#### [Text shown]
= Beginning of Section =

CornellNYC Tech leaders and New York City officials and representatives at Google press conference May 21

From left, Technion-Cornell Innovation Institute Director Craig Gotsman, Cornell President David Skorton, Google co-founder and CEO Larry Page, New York City Mayor Michael Bloomberg, City Council Member Jessica Lappin and U.S. Rep. Jerry Nadler at the May 21 press conference at Google headquarters in New York City. See larger image

Cornell's new tech campus has its first brick-and-mortar home: Google Inc. headquarters in New York City.

Google CEO Larry Page hosted a May 21 press conference and was joined by New York City Mayor Michael Bloomberg and Cornell President David Skorton to announce Google's plan to provide initially 22,000 square feet of its Eighth Avenue building to Cornell, starting July 1, free of charge. In its new temporary home, CornellNYC Tech will begin operations this fall with its first crop of students and faculty. Several elected officials also participated in the announcement, including Reps. Jerry Nadler and Carolyn Maloney and Council Member Jessica Lappin.

"Google, as everybody knows, is one of the world's most innovative companies," Bloomberg said. "And our applied sciences competition, we think, is one of the most innovative economic development strategies any city has ever undertaken. And the question is, what happens when you marry them? We are about to find out."

Skorton thanked Page and Google for their "unparalleled" commitment to CornellNYC Tech and the tech industry in New York. "We're here today to officially launch our new tech campus and to make it a reality," Skorton said, adding, "The key is engagement between world-class academics, companies and early stage investors, and this co-location is critical to jump-starting the right connections between academic research and industry in a mixing bowl and seeing what happens."

Google's prominent building in the heart of Chelsea, the company's second-largest location after Mountain View, Calif., will initially host just a handful of existing graduate students and faculty members this fall. CornellNYC Tech's address will be 111 Eighth Ave. New master's degree students will begin matriculation in 2013, with the first incoming class estimated to be about 25 students.

By the time Cornell moves out of Google's building in 2017, the tech campus is expected to have roughly 250 students and 80 faculty and staff members. Cornell will be a rent-free tenant at Google headquarters for five years and six months, or until the completion of its Phase I campus on Roosevelt Island – whichever comes first. Over these five years, Cornell will be able to expand up to 58,000 square feet to accommodate its planned growth. The agreement with Google came about from conversations between CornellNYC Tech's founding Dean Dan Huttenlocher and Google executives about the need to accelerate the growth of New York's tech sector.

CornellNYC Tech Vice President Cathy Dove and founding Dean Dan Huttenlocher

CornellNYC Tech Vice President Cathy Dove and founding Dean Dan Huttenlocher mingle before the announcement. At left in the foreground is Chuck Feeney '56, whose Atlantic Philanthropies made the $350 million gift in December in support of the tech campus. See larger image

Craig Gotsman, professor of computer science at the Technion – Israel Institute of Technology and founding director of the Technion-Cornell Innovation Institute, a pivotal initiative of the new campus, thanked Google for its generosity on behalf of Peretz Lavie, Technion president.

= End of Section =

#### [What is needed]
For each statement, say whether the article on Cornell's tech campus supports it (yes or no) and quote the words from the article that decide it. (a) Google will initially give Cornell 22,000 square feet of its building free of charge. (b) The first incoming class of master's students is expected to number about 50. (c) Cornell may expand to as much as 58,000 square feet while in Google's building. The entries that come next have no connection to the article on Cornell's tech campus.

#### [Dataset]
= Beginning of Section =

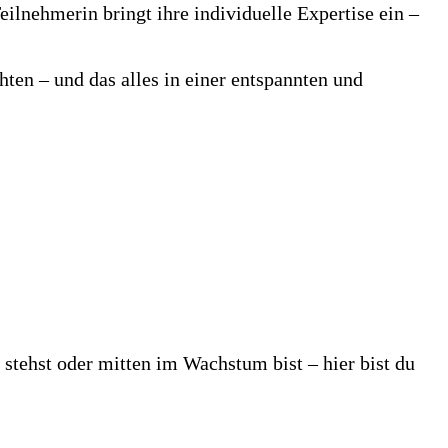
lnehmerin bringt ihre individuelle Expertise ein –
ten – und das alles in einer entspannten und
 stehst oder mitten im Wachstum bist – hier bist du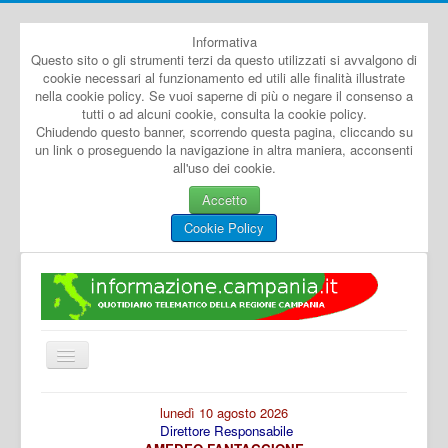
Informativa
Questo sito o gli strumenti terzi da questo utilizzati si avvalgono di
cookie necessari al funzionamento ed utili alle finalità illustrate
nella cookie policy. Se vuoi saperne di più o negare il consenso a
tutti o ad alcuni cookie, consulta la cookie policy.
Chiudendo questo banner, scorrendo questa pagina, cliccando su
un link o proseguendo la navigazione in altra maniera, acconsenti
all'uso dei cookie.
Accetto
Cookie Policy
Cambia
navigazione
Home
lunedì 10 agosto 2026
Direttore Responsabile
Dal Mondo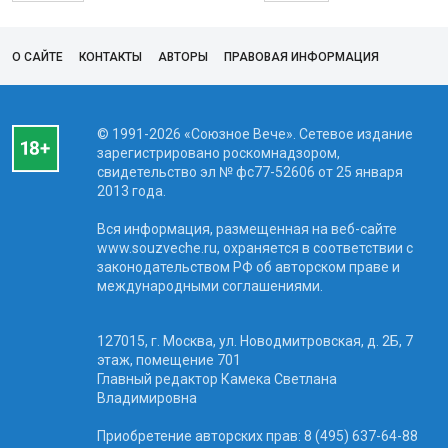
О САЙТЕ
КОНТАКТЫ
АВТОРЫ
ПРАВОВАЯ ИНФОРМАЦИЯ
© 1991-2026 «Союзное Вече». Сетевое издание
зарегистрировано роскомнадзором,
свидетельство эл № фc77-52606 от 25 января
2013 года.
Вся информация, размещенная на веб-сайте
www.souzveche.ru, охраняется в соответствии с
законодательством РФ об авторском праве и
международными соглашениями.
127015, г. Москва, ул. Новодмитровская, д. 2Б, 7
этаж, помещение 701
Главный редактор Камека Светлана
Владимировна
Приобретение авторских прав: 8 (495) 637-64-88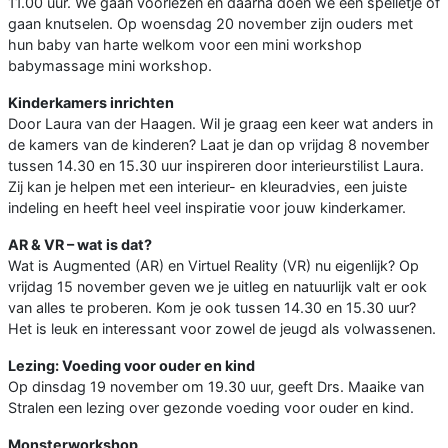
11.00 uur. We gaan voorlezen en daarna doen we een spelletje of
gaan knutselen. Op woensdag 20 november zijn ouders met
hun baby van harte welkom voor een mini workshop
babymassage mini workshop.
Kinderkamers inrichten
Door Laura van der Haagen. Wil je graag een keer wat anders in
de kamers van de kinderen? Laat je dan op vrijdag 8 november
tussen 14.30 en 15.30 uur inspireren door interieurstilist Laura.
Zij kan je helpen met een interieur- en kleuradvies, een juiste
indeling en heeft heel veel inspiratie voor jouw kinderkamer.
AR & VR – wat is dat?
Wat is Augmented (AR) en Virtuel Reality (VR) nu eigenlijk? Op
vrijdag 15 november geven we je uitleg en natuurlijk valt er ook
van alles te proberen. Kom je ook tussen 14.30 en 15.30 uur?
Het is leuk en interessant voor zowel de jeugd als volwassenen.
Lezing: Voeding voor ouder en kind
Op dinsdag 19 november om 19.30 uur, geeft Drs. Maaike van
Stralen een lezing over gezonde voeding voor ouder en kind.
Monsterworkshop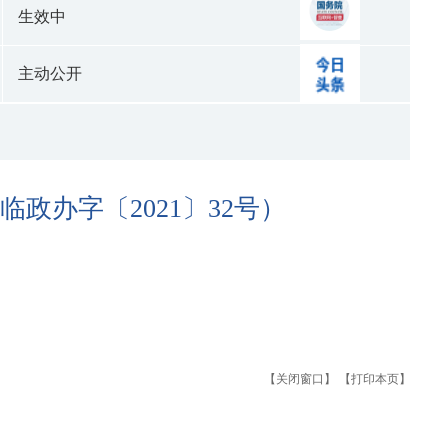
生效中
主动公开
）
政办字〔2021〕32号）
【关闭窗口】
【打印本页】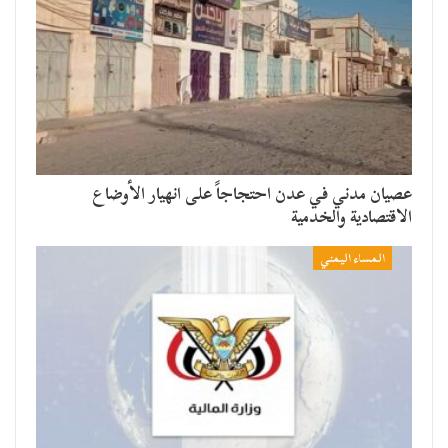
عصيان مدني في عدن احتجاجاً على انهيار الأوضاع
الاقتصادية والخدمية
المساء اليمني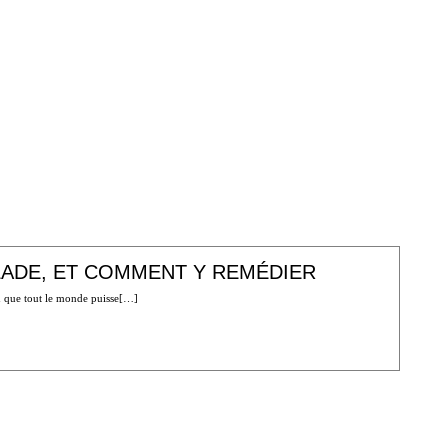
LADE, ET COMMENT Y REMÉDIER
in que tout le monde puisse[…]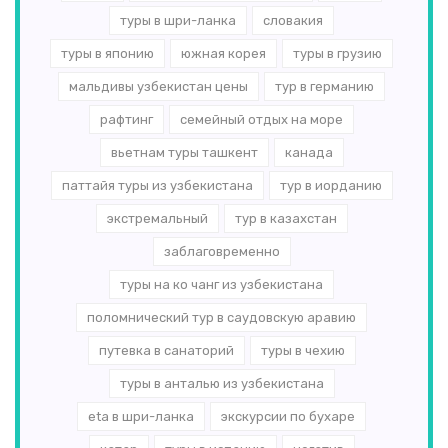
туры в шри-ланка
словакия
туры в японию
южная корея
туры в грузию
мальдивы узбекистан цены
тур в германию
рафтинг
семейный отдых на море
вьетнам туры ташкент
канада
паттайя туры из узбекистана
тур в иорданию
экстремальный
тур в казахстан
заблаговременно
туры на ко чанг из узбекистана
поломнический тур в саудовскую аравию
путевка в санаторий
туры в чехию
туры в анталью из узбекистана
eta в шри-ланка
экскурсии по бухаре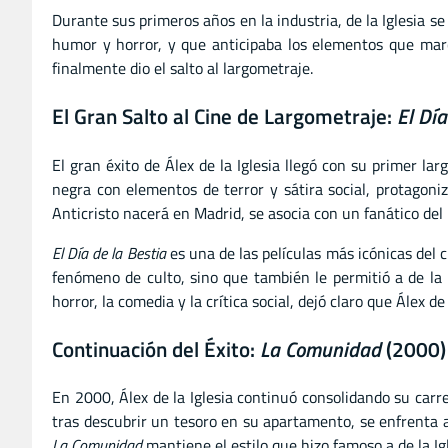
Durante sus primeros años en la industria, de la Iglesia s
humor y horror, y que anticipaba los elementos que marc
finalmente dio el salto al largometraje.
El Gran Salto al Cine de Largometraje:
El Día
El gran éxito de Álex de la Iglesia llegó con su primer la
negra con elementos de terror y sátira social, protagon
Anticristo nacerá en Madrid, se asocia con un fanático del 
El Día de la Bestia
es una de las películas más icónicas del c
fenómeno de culto, sino que también le permitió a de la 
horror, la comedia y la crítica social, dejó claro que Álex de
Continuación del Éxito:
La Comunidad
(2000)
En 2000, Álex de la Iglesia continuó consolidando su carr
tras descubrir un tesoro en su apartamento, se enfrenta a
La Comunidad
mantiene el estilo que hizo famoso a de la Ig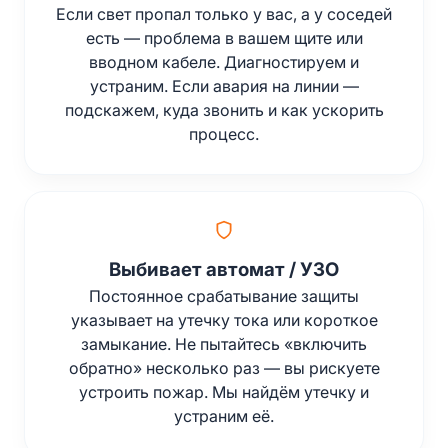
Если свет пропал только у вас, а у соседей
есть — проблема в вашем щите или
вводном кабеле. Диагностируем и
устраним. Если авария на линии —
подскажем, куда звонить и как ускорить
процесс.
Выбивает автомат / УЗО
Постоянное срабатывание защиты
указывает на утечку тока или короткое
замыкание. Не пытайтесь «включить
обратно» несколько раз — вы рискуете
устроить пожар. Мы найдём утечку и
устраним её.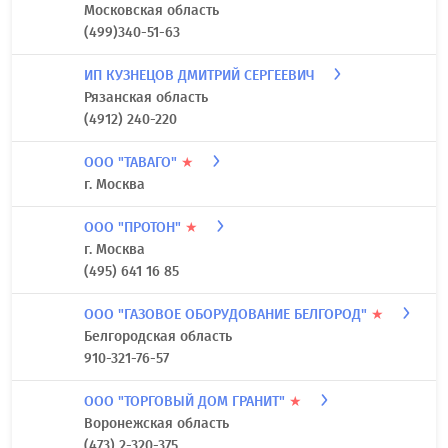
Московская область
(499)340-51-63
ИП КУЗНЕЦОВ ДМИТРИЙ СЕРГЕЕВИЧ
Рязанская область
(4912) 240-220
ООО "ТАВАГО"
★
г. Москва
ООО "ПРОТОН"
★
г. Москва
(495) 641 16 85
ООО "ГАЗОВОЕ ОБОРУДОВАНИЕ БЕЛГОРОД"
★
Белгородская область
910-321-76-57
ООО "ТОРГОВЫЙ ДОМ ГРАНИТ"
★
Воронежская область
(473) 2-320-375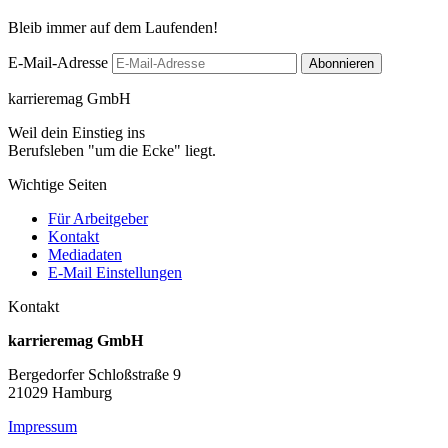
Bleib immer auf dem Laufenden!
E-Mail-Adresse
karrieremag GmbH
Weil dein Einstieg ins
Berufsleben "um die Ecke" liegt.
Wichtige Seiten
Für Arbeitgeber
Kontakt
Mediadaten
E-Mail Einstellungen
Kontakt
karrieremag GmbH
Bergedorfer Schloßstraße 9
21029 Hamburg
Impressum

= End of Section =

#### [Written solution]
(a) Yes: "to provide initially 22,000 square feet of its Eighth Avenue building to Cornell, starting July 1, free of charge"
(b) No: "with the first incoming class estimated to be about 25 students"
(c) Yes: "Cornell will be able to expand up to 58,000 square feet"